Clashes Break Out in Northern Syria, Testing Turkish Truce

Syrian government forces enter Kurdish-held areas amid six-day cease-fire

Turkey-backed Syrian rebel fighters gather near the border town of Tal Abiad, Syria, on Thursday. PHOTO: KHALIL ASHAWI/REUTERS

Original article by BySune Engel Rasmussen and Nazih Osseiran, 25th October 2019

BEIRUT—Renewed clashes between Kurdish and Turkish forces Friday tested a shaky cease-fire in northern Syria, as the Russian-backed Syrian government moved troops into the area as part of efforts to reclaim territory it ceded during the eight-year war.

Following a pact struck between Ankara and Moscow this week, Turkish forces suspended their military campaign Wednesday, giving Kurdish fighters 150 hours to leave a 20-mile-deep belt that Turkey calls a safe zone.

Nonetheless, since Thursday morning, Turkey and its local allies have been conducting a ground assault including artillery shelling on several border villages, forcing thousands of civilians to flee, the Kurdish-led Syrian Democratic Forces said.

Turkey didn’t comment on the claim, but accused the Kurds of targeting its forces. The Turkish presidency’s press office said five Turkish soldiers were injured Thursday.

Several players are pushing to exert control in northern Syria. After the sudden U.S. decision earlier this month to withdraw roughly 1,000 troops who had supported the Kurds in the fight against Islamic State in Syria, Russia has consolidated its role as the main power broker in the country.

The agreement between Russia and Turkey delineates those two countries’ spheres of influence. The U.S. exit has also allowed Syrian government forces to enter Kurdish-held areas and stirred fears of a resurgence of Islamic State fighters.

In a sign of how the deal allows for territory to change hands, up to 1,300 Syrian government forces and at least 160 vehicles arrived Thursday to the area around the town of Kobani, located on the Turkish border, according to the Rojava Information Center, a media activist network.

Kobani is inside a zone designated for Turkish-Russian patrols. As Russia is a key backer of President Bashar al-Assad’s regime, the U.S. pullout could allow government forces to reconstitute in some areas currently under control of the Kurds, who are seeking protection after the exit of their U.S. partners.

Turkish drones attacked southeast of the border town of Ras al-Ain on Thursday and Friday, killing at least one SDF fighter, according to David Eubank, a U.S. humanitarian worker volunteering with the Kurdish-led forces.

“These Turkish airstrikes have not stopped any day during this so-called cease-fire, along with the Free Syrian Army, they attack all day yesterday from noon until night,” Mr. Eubank said, referring to Turkish-backed Syrian rebels.

Eight Turkish-backed troops and three SDF fighters were killed Friday, said the Syrian Observatory for Human Rights, an independent monitoring group. Three nurses working with an ambulance team were killed by Turkish-backed rebels, and their bodies discovered in a water sewage system near Tal-Abiad on Thursday, the Kurdish Red Crescent said.
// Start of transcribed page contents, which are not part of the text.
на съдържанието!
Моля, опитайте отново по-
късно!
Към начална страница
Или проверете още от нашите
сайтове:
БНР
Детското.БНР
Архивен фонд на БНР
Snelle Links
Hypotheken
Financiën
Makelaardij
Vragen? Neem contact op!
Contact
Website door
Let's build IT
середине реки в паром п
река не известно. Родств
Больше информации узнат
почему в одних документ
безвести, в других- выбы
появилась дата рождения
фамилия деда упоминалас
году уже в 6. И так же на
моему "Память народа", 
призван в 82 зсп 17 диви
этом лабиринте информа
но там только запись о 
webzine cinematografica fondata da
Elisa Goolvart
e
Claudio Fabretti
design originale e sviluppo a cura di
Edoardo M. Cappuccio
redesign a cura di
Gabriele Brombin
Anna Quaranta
Under the Turkey-Russia agreement, Russian and Syrian security forces would oversee the withdrawal of Kurdish fighters from the safe zone and conduct joint patrols in parts of the area.

On Friday, the Russian Defense Ministry said it has sent around 300 more military police officers from Chechnya to the Syrian-Turkish border area.
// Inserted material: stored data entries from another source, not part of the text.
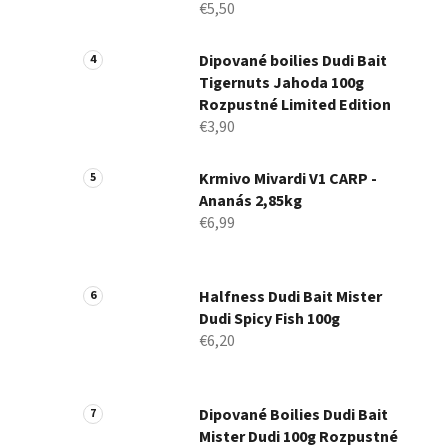
€5,50
Dipované boilies Dudi Bait
Tigernuts Jahoda 100g
Rozpustné Limited Edition
€3,90
Krmivo Mivardi V1 CARP -
Ananás 2,85kg
€6,99
Halfness Dudi Bait Mister
Dudi Spicy Fish 100g
€6,20
Dipované Boilies Dudi Bait
Mister Dudi 100g Rozpustné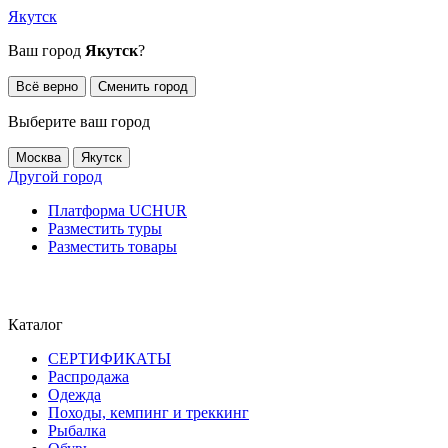
Якутск
Ваш город
Якутск
?
Всё верно
Сменить город
Выберите ваш город
Москва
Якутск
Другой город
Платформа UCHUR
Разместить туры
Разместить товары
Каталог
СЕРТИФИКАТЫ
Распродажа
Одежда
Походы, кемпинг и треккинг
Рыбалка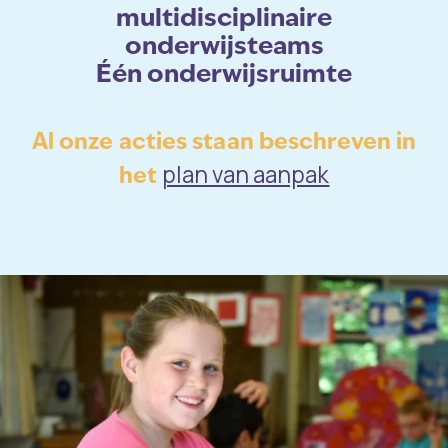
multidisciplinaire
onderwijsteams
Één onderwijsruimte
Al onze acties staan beschreven in
plan van aanpak
het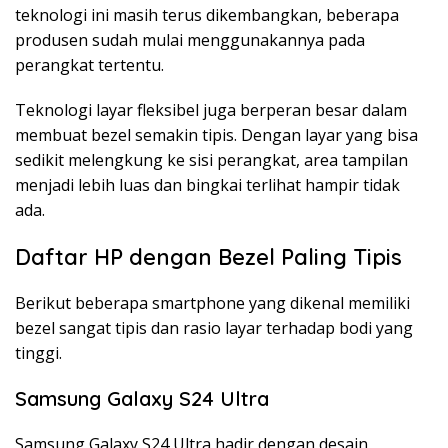
teknologi ini masih terus dikembangkan, beberapa
produsen sudah mulai menggunakannya pada
perangkat tertentu.
Teknologi layar fleksibel juga berperan besar dalam
membuat bezel semakin tipis. Dengan layar yang bisa
sedikit melengkung ke sisi perangkat, area tampilan
menjadi lebih luas dan bingkai terlihat hampir tidak
ada.
Daftar HP dengan Bezel Paling Tipis
Berikut beberapa smartphone yang dikenal memiliki
bezel sangat tipis dan rasio layar terhadap bodi yang
tinggi.
Samsung Galaxy S24 Ultra
Samsung Galaxy S24 Ultra hadir dengan desain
They will “ensure security, maintain order and patrol assigned areas,” the ministry said, according to Russian state-controlled news agency TASS.

The forces will also assist Kurdish units in withdrawing from the border area, the ministry added.

U.S. officials said Thursday the White House is considering leaving about 500 American troops in northeast Syria and sending in dozens of tanks and other equipment, in a possible partial reversal.

Russian Deputy Foreign Minister Sergei Ryabkov criticized Washington on Friday, saying the U.S.’s plans could complicate the Moscow-Ankara agreement.

The agreement “shouldn’t tempt anyone to once again to reformat or change [their plans],” Mr. Ryabkov told Russian journalists. “We have certain concerns about the often changing signals coming from Washington about its plans and intentions in relation to Syria.”

“We wouldn’t want any new difficulties,” he added.

Ankara says the YPG militia, which forms the backbone of the SDF, is closely tied to the Kurdistan Workers’ Party, which the U.S. and Turkey consider a terrorist organization.

Turkish President Recep Tayyip Erdogan said Thursday that the U.S. should hand over Mazloum Abdi, the leader of the YPG.

“The U.S. should hand this man to us,” Mr. Erdogan said in remarks broadcast by Turkey’s state broadcaster TRT, adding that he had instructed his justice minister to take the necessary steps for an extradition.

—Jared Malsin and David Gauthier-Villars in Istanbul, and Ann Simmons in Sochi, Russia, and Thomas Grove in Minsk, Belarus, contributed to this article.